→ TASKS TO PERFORM:
(a) From the article on Operation Recall, repeat word for word the part that opens with the words containing "Research from the" and closes with "and farmers' livelihoods.".
(b) In the article on Operation Recall, which organizations launched the initiative?

→ READING PASSAGE:

########################################

Operation Recall: New initiative aims to tackle livestock worrying

Cheshire Police and charities partnered on an awareness raising campaign aimed at preventing livestock worrying incidents
Cheshire Police and charities partnered on an awareness raising campaign aimed at preventing livestock worrying incidents

A new initiative aimed at educating the public on the impact of livestock worrying could be rolled out across the UK following a successful trial in Cheshire.

Operation Recall - which aims to prevent future incidents of dog attacks on livestock - was launched by Cheshire Police, the RSPCA and Naturewatch Foundation.

The scheme began as a local initiative in Cheshire, but could now be rolled out to other police forces nationally with the support of the newly established National Rural Crime Unit.

An educational video has been provided to police forces across the country to use as part of restorative justice after a dog attack has occurred.

Research from the NFU suggests that incidents of dog attacks are increasing, with them causing a "devastating effect" for animal welfare and farmers' livelihoods.

The union reports that the cost of livestock worrying to farmers has increased by 50% between 2019 and 2022 as the boom of puppies purchased during the pandemic came of age.

Geoff Edmond, national wildlife coordinator at the RSPCA, said even the most docile and obedient dogs can get distracted and excited by grazing animals.

“Being chased by a dog causes the animals stress and anxiety, this can lead to pregnancy loss in livestock, and in some extreme cases, severe attacks can happen which have a devastating effect on the livestock, resulting in injury and even death.

"This also has an adverse impact on the farmers themselves, both in terms of their livelihood and the emotional toll of seeing their animals suffer."

He added: “Livestock worrying is a welfare issue for dogs too who could become injured during the incident themselves or could even be shot by the farmer.

########################################

→ GIVEN RECORDS:
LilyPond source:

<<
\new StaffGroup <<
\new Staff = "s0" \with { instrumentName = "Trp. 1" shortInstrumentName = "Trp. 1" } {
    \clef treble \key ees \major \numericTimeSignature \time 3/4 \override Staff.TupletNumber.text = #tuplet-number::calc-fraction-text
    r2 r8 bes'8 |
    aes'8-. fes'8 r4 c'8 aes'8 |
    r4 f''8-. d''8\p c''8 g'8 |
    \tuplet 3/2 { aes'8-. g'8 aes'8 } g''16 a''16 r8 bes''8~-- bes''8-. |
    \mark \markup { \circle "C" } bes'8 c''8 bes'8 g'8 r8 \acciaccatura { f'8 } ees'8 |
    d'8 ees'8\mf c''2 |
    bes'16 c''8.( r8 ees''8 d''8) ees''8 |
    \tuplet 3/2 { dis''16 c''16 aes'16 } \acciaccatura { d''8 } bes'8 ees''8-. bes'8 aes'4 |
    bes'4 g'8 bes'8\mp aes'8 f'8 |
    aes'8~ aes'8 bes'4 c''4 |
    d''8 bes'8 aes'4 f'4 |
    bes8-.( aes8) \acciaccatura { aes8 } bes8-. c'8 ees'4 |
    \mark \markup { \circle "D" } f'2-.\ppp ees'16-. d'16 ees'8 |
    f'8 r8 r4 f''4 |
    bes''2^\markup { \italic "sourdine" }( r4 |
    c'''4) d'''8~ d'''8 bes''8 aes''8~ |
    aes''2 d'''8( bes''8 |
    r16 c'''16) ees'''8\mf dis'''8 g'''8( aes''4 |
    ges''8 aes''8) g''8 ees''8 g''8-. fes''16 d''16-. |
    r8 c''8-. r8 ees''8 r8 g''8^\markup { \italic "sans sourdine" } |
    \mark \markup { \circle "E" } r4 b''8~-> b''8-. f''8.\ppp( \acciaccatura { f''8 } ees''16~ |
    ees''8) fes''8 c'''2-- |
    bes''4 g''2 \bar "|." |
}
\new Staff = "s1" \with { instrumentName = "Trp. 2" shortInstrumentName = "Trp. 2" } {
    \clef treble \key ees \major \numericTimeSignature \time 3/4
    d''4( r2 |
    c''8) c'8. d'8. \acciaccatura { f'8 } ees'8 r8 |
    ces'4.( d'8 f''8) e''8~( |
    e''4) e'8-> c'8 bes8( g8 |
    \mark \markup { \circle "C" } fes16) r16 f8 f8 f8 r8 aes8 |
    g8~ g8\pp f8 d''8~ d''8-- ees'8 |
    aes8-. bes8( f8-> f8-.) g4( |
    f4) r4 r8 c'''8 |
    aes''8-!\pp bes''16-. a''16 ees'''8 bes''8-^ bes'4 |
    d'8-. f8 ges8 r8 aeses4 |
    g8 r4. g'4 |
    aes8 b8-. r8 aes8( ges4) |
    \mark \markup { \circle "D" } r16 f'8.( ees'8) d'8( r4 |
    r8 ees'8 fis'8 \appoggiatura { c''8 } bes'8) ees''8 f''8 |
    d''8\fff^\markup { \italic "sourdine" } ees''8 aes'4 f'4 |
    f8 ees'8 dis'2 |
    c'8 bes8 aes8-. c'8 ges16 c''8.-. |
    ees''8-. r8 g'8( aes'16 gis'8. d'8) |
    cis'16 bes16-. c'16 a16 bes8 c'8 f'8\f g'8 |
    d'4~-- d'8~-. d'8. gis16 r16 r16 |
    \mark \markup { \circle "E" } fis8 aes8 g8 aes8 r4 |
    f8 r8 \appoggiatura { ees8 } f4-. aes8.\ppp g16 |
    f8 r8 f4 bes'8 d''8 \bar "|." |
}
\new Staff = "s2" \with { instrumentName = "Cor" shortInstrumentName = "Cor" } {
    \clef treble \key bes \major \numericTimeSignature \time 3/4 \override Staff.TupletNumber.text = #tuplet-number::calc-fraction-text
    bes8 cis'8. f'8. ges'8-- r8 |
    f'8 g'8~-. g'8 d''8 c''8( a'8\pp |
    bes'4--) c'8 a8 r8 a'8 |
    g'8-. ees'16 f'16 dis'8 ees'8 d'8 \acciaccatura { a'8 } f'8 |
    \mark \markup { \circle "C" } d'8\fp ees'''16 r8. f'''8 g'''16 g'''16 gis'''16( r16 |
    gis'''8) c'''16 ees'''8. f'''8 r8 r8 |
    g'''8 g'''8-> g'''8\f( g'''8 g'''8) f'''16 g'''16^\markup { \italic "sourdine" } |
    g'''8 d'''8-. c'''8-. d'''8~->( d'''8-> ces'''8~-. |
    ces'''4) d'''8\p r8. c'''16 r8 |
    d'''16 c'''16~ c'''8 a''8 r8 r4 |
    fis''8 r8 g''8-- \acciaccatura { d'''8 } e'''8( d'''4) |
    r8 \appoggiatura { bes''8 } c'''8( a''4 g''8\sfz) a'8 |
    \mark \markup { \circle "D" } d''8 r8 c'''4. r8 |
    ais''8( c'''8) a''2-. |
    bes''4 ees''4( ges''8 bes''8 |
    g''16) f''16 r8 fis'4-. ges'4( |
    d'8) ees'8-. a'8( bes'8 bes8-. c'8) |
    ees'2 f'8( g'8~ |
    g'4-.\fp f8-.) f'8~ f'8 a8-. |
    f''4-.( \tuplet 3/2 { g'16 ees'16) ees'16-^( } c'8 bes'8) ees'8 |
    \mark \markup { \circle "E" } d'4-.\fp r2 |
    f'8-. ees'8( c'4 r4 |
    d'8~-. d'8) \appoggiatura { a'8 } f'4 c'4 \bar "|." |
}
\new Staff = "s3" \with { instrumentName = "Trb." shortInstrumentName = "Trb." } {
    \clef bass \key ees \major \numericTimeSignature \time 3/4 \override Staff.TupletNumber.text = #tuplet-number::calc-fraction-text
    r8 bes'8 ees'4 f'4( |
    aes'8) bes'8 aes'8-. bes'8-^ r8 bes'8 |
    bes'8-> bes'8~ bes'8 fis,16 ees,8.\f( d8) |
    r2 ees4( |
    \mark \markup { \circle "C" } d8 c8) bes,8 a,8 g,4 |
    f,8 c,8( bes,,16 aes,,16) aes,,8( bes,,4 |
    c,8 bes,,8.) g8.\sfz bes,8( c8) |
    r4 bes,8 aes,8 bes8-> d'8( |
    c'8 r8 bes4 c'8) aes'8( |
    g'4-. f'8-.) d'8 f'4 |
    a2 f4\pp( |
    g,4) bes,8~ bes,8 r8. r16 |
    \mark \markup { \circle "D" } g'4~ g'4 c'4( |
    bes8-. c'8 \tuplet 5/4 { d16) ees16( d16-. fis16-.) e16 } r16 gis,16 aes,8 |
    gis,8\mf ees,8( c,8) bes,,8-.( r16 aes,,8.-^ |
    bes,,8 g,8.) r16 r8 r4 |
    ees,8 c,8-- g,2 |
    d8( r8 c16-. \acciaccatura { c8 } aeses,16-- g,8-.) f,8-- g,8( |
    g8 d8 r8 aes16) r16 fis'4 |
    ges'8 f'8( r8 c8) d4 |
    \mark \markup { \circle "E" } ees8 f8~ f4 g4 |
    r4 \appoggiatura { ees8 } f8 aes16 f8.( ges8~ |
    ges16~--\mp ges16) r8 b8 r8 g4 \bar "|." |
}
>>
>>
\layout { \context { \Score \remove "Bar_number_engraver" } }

########################################

→ SOLUTIONS FOR EACH TASK:
(a)
Research from the NFU suggests that incidents of dog attacks are increasing, with them causing a "devastating effect" for animal welfare and farmers' livelihoods.

(b) Cheshire Police, the RSPCA and Naturewatch Foundation.